• _AIM OF THE TASK_
All of the records below should be retyped exactly, with no pictures included.

• _DATA IN THIS EXERCISE_
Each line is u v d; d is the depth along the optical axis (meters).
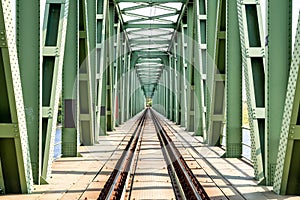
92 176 8.85
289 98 6.27
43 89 8.11
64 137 12.01
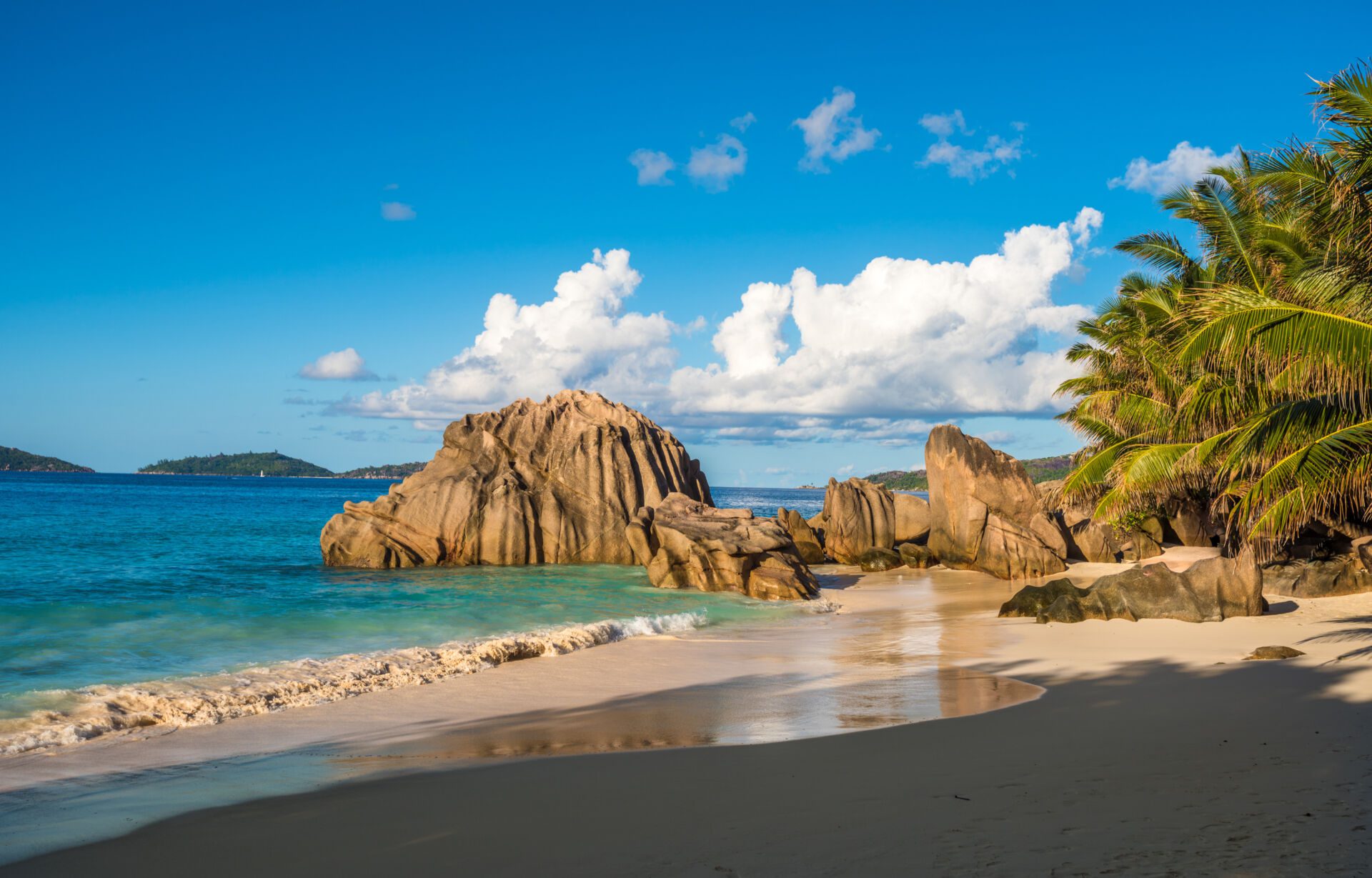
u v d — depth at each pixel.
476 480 37.72
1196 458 25.70
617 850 6.46
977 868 5.58
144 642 18.00
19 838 7.33
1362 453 15.11
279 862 6.64
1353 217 14.53
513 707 13.10
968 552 37.97
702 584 29.19
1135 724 10.50
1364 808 6.56
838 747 9.89
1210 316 16.31
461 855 6.56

• _ANSWER BELOW_
Each line is u v d; d is the depth along the optical axis (meters).
92 176 8.85
289 98 6.27
43 89 8.11
64 137 12.01
u v d — depth at each pixel.
476 480 37.72
1196 458 25.70
617 850 6.46
977 868 5.58
144 642 18.00
19 838 7.33
1362 453 15.11
279 862 6.64
1353 217 14.53
513 707 13.10
968 552 37.97
702 584 29.19
1135 724 10.50
1364 808 6.56
838 747 9.89
1210 316 16.31
461 855 6.56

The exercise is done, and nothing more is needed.